PLC downstream effectors FAK1 but not Src kinase is involved in GABA_B receptor-mediated IGF-1R transactivation. A, Cells were pretreated with U73122 (5 μm) or U73343 (5 μm) for 60 min and induced by baclofen at 100 μm for 10 min. IGF-1R phosphorylation was measured by immunoblotting. B, PP2 (5 μm) was used to pretreat cells for 60 min or AG1024 (0.1 μm) before baclofen (100 μm) for 10 min. IGF-1R phosphorylation was detected by immunoblotting. C, Time course of baclofen (100 μm)-induced Src kinase phosphorylation in CGNs. D, Effect of pretreatment with U73122 (5 μm) or AG1024 (0.1 μm) on Src kinase phosphorylation induced by baclofen (100 μm) for 10 min. E, Effect of intracellular Ca²⁺ and FAK1 on baclofen-induced Akt phosphorylation for 10 min. Cells were pretreated with cell membrane-permeable Ca²⁺ chelator BAPTA-AM (10 μm) for 30 min and FAK1 inhibitors [FAK14 (50 μm) or PF573228 (10 μm)] for 10 min before the CGNs were stimulated with baclofen (100 μm) for 10 min, respectively. Akt phosphorylation was measured by immunoblotting. For all results, representative immunoblots are shown under the quantified data of pIGF-IR, pSrc, or pAkt analyzed from separate experiments (mean ± SEM; n = 3–5). *p < 0.05, **p < 0.01, and ***p < 0.001, versus the basal levels, and ⁺⁺p < 0.01, ⁺⁺⁺p < 0.001, ns, no significance, versus treated with baclofen in the absence of inhibitors.

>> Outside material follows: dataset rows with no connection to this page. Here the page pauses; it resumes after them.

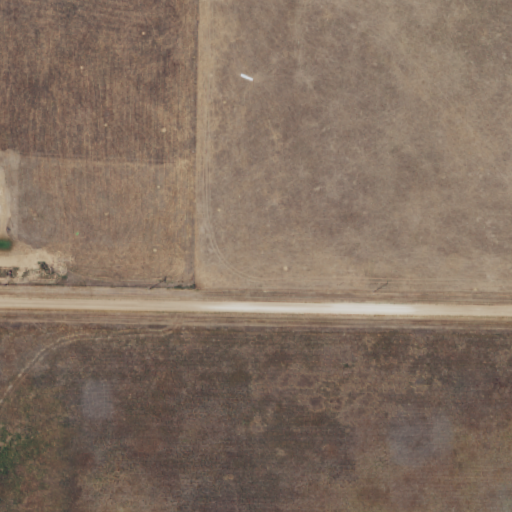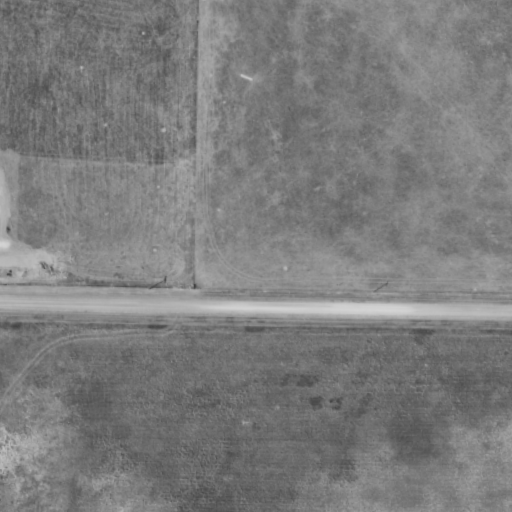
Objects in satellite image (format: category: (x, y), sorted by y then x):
road: (256, 302)
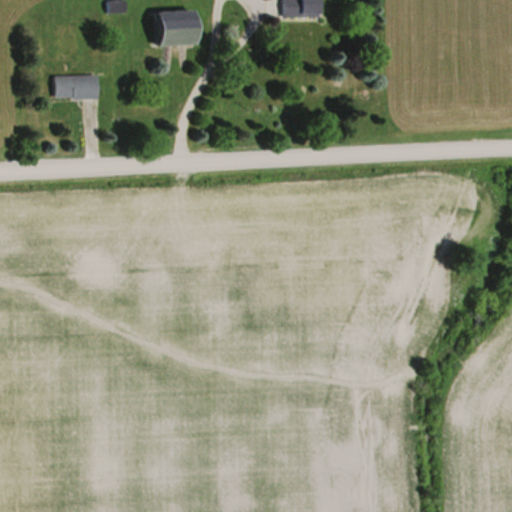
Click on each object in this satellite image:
building: (300, 7)
building: (176, 26)
building: (73, 86)
road: (256, 157)
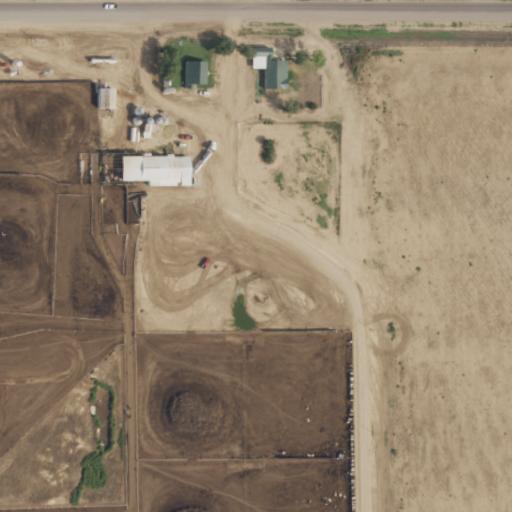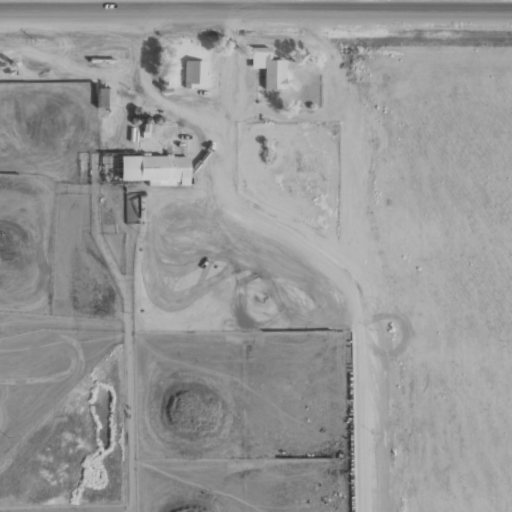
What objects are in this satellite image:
road: (256, 7)
building: (192, 72)
building: (101, 98)
building: (159, 168)
road: (328, 190)
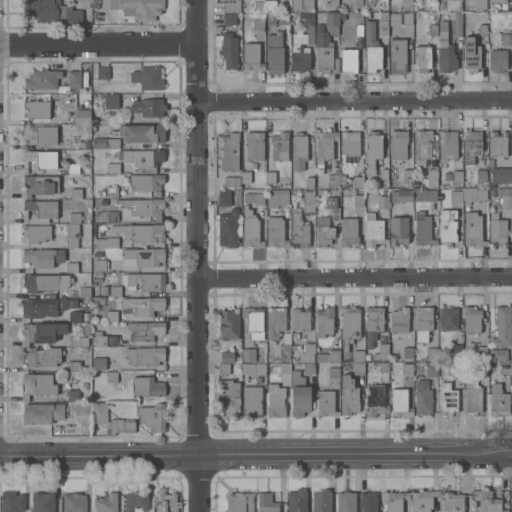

F, MEF cells cotransfected with GABA_B1 and GABA_B2 were pretreated with control RNAi or RNAi of FAK1 for 48 h and then stimulated with baclofen for 5 min, respectively. IGF-1R and Akt phosphorylation were measured by immunoblotting. The blots shown are representative of three separate experiments.

Figure 8.

Schematic representation of the signaling pathway mediated by GABA_B receptor in CGN neuroprotection. Activation of GABA_B receptor leads to the release of Gβγ subunits from G_i/o-protein to activate PLC/Ca²⁺-dependent FAK1 pathway, which in turn transactivates IGF-IR to induce Akt phosphorylation through the Src family kinases.